I'm in the process of trying out this method. However I tried to set up passwordless ssh'ing as suggested here: blogs.translucentcode.org/mick/archives/000230.html but it didn't work, and now I'm unable to ssh into the remote server. I just get this error: ssh_exchange_identification: Connection closed by remote host. I'll see if I can get the system admin to fix this problem for me, then I'll give it another go –  Eddy Aug 3 '11 at 20:43
    
@Eddy: For the first pass, perhaps don't even bother with giving passphrase or using keychain.
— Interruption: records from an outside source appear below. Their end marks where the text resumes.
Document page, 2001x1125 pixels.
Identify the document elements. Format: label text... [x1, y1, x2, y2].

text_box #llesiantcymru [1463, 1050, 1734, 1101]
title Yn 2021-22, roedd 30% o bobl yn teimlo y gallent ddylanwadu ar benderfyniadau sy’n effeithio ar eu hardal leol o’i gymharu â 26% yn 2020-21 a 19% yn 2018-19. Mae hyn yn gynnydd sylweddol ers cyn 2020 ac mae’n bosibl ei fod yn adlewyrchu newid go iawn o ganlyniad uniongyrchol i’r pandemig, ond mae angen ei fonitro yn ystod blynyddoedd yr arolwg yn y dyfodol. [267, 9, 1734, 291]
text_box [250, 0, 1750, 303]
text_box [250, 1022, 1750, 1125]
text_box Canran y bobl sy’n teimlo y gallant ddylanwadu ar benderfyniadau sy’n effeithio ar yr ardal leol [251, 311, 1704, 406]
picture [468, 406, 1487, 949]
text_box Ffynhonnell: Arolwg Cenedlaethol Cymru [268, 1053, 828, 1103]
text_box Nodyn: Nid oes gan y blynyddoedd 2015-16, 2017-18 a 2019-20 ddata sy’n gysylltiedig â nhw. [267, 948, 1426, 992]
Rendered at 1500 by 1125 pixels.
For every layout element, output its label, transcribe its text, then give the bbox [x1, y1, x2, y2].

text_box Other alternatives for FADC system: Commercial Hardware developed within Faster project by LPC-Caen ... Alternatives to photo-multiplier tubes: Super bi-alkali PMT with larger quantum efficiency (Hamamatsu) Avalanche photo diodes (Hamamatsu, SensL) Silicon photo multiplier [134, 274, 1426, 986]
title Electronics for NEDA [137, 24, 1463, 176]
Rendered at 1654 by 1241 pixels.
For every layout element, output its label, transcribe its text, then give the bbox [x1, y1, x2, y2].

Do these after you are able to do passwordless ssh. –  nauhygon Aug 4 '11 at 2:23

Instead of running Emacs locally, why not run it remotely on the Linux box and have it display on a local X window.

What you will need:

  • X Server for Windows: Some possible free solutions include Xming, Cygwin/X (I know, you said no Cygwin.)
  • Emacs on the Linux host
  • A way to launch the remote command (something like ssh)

The basic steps:

  1. Launch your X Server on Windows
  2. Start Emacs remotely and have it display on your local X Server. I usually do this using ssh by issuing the command "ssh -X @ emacs". Alternatively, you could log into the Linux box, set the DISPLAY variable ("export DISPLAY=:0") and then start emacs.